You get at least two diamond guesses wrong and at least two right, so 0 and 10 correct guesses are out. There is also no way to get exactly 5 guesses right, because every wrong amethyst guess also gives a wrong diamond guess, which means you are always right for an even number of guesses. You are never sold as slave.

You get exactly 8 guesses right if the three amethyst guesses are right, for a probability of 5/10*4/9*3/8=1/12.

Spot on! There is a way to increase your chances though (not going to say what), but you risk being sold as a slave. Now only the optional challenges remain unsolved. Optional challenge 2 should be easy enough, Optional challenge 1 is a little bit trickier.

 

[mfb]

You can increase your chance to win to 25/252 or nearly 10%, but with a 1/126 risk to get sold as slave, sure.

Spoiler

Guess diamond 5 times and amethyst 5 times

For the optional challenges, see my edit in the previous post: how are they defined?

 

[Andreas C]

You can increase your chance to win to 25/252 or nearly 10%, but with a 1/126 risk to get sold as slave, sure.

Spoiler

Guess diamond 5 times and amethyst 5 times

For the optional challenges, see my edit in the previous post: how are they defined?

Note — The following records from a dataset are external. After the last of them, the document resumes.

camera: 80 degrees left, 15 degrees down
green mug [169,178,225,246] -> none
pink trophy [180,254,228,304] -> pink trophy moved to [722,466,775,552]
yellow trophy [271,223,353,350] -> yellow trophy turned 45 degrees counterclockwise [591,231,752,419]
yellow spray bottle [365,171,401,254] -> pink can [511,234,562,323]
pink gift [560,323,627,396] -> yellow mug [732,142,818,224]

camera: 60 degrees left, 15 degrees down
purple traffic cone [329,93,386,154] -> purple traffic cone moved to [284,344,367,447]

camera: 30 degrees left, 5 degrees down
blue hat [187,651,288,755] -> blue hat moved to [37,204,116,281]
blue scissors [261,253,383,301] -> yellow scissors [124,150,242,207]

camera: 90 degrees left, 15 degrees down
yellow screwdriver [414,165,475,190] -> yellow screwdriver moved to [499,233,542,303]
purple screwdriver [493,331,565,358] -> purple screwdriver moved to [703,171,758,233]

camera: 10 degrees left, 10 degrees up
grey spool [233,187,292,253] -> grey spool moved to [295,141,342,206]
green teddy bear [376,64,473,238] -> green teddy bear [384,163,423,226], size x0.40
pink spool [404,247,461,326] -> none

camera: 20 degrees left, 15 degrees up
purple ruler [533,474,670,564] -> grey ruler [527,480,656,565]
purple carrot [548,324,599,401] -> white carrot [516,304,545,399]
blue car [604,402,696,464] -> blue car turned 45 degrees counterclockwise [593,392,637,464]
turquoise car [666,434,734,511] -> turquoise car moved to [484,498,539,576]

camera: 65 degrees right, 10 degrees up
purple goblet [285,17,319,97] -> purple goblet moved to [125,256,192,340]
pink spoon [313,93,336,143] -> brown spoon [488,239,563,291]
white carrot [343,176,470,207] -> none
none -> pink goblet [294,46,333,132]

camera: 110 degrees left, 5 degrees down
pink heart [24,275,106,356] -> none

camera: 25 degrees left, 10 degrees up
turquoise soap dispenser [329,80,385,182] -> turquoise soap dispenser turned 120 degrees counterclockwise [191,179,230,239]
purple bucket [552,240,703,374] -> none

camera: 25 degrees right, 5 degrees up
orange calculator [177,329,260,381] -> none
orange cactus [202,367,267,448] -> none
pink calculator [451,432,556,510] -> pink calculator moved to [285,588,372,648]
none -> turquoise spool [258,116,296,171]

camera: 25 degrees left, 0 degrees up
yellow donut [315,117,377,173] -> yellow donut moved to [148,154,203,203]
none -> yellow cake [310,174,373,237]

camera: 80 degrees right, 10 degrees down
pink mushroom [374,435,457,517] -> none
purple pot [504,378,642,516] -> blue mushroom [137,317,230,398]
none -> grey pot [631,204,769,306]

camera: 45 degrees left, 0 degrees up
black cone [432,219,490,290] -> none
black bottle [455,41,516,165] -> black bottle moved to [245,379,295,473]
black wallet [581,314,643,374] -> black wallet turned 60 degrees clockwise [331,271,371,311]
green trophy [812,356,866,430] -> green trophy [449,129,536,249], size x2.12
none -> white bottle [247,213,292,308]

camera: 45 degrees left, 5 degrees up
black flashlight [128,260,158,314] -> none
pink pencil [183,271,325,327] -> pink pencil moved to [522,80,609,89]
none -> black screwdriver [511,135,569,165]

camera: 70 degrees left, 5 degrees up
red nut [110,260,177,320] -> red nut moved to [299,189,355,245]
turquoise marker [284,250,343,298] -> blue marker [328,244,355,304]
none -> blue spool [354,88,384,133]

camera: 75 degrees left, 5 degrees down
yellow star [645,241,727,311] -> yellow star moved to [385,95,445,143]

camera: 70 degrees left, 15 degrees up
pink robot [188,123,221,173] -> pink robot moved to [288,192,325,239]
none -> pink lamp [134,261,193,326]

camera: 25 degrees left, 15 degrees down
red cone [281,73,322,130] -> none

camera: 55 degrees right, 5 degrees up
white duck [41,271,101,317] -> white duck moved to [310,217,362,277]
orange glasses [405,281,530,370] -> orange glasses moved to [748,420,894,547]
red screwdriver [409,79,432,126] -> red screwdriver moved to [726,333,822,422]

Optional challenge 1: Instead of showing you 5 boxes containing rings of each type, he shows you 10 of each type (a total of 20). You have to make a guess for each one of them, just like in the case of 5 boxes of each. The second part of optional challenge 2 should be very easy to solve when defined like that, the first is just a little bit trickier, but generalizing the rule in optional challenge 1 should be just a bit harder, depending on your knowledge.

 

[mfb]

Ah, more boxes then. Well, you can evaluate the hypergeometric distribution for all those cases, and see which one gives the best combination of "avoid 0 or 10 but aim for 8". Things quickly get dangerous as the difference between 8 and 10 becomes less significant.

 

[Andreas C]

Ah, more boxes then. Well, you can evaluate the hypergeometric distribution for all those cases, and see which one gives the best combination of "avoid 0 or 10 but aim for 8". Things quickly get dangerous as the difference between 8 and 10 becomes less significant.

Indeed they do. In fact, after a certain number (not too hard to figure out), it's impossible to have any chances of getting 8 rings right without also having chances of getting 10 rings right. And then there's an optimal number (even easier to figure out) where you have the maximum chances of getting them right.

 

[Andreas C]

Ok, it looks like so far, the main question has been answered, the optional challenges remain unanswered. Anyway, I have come up with the next puzzle (hint: it involves dices), and will probably be posting it tomorrow (I haven't yet solved it in its entirety, because some of the questions are a bit... too hard for me...)!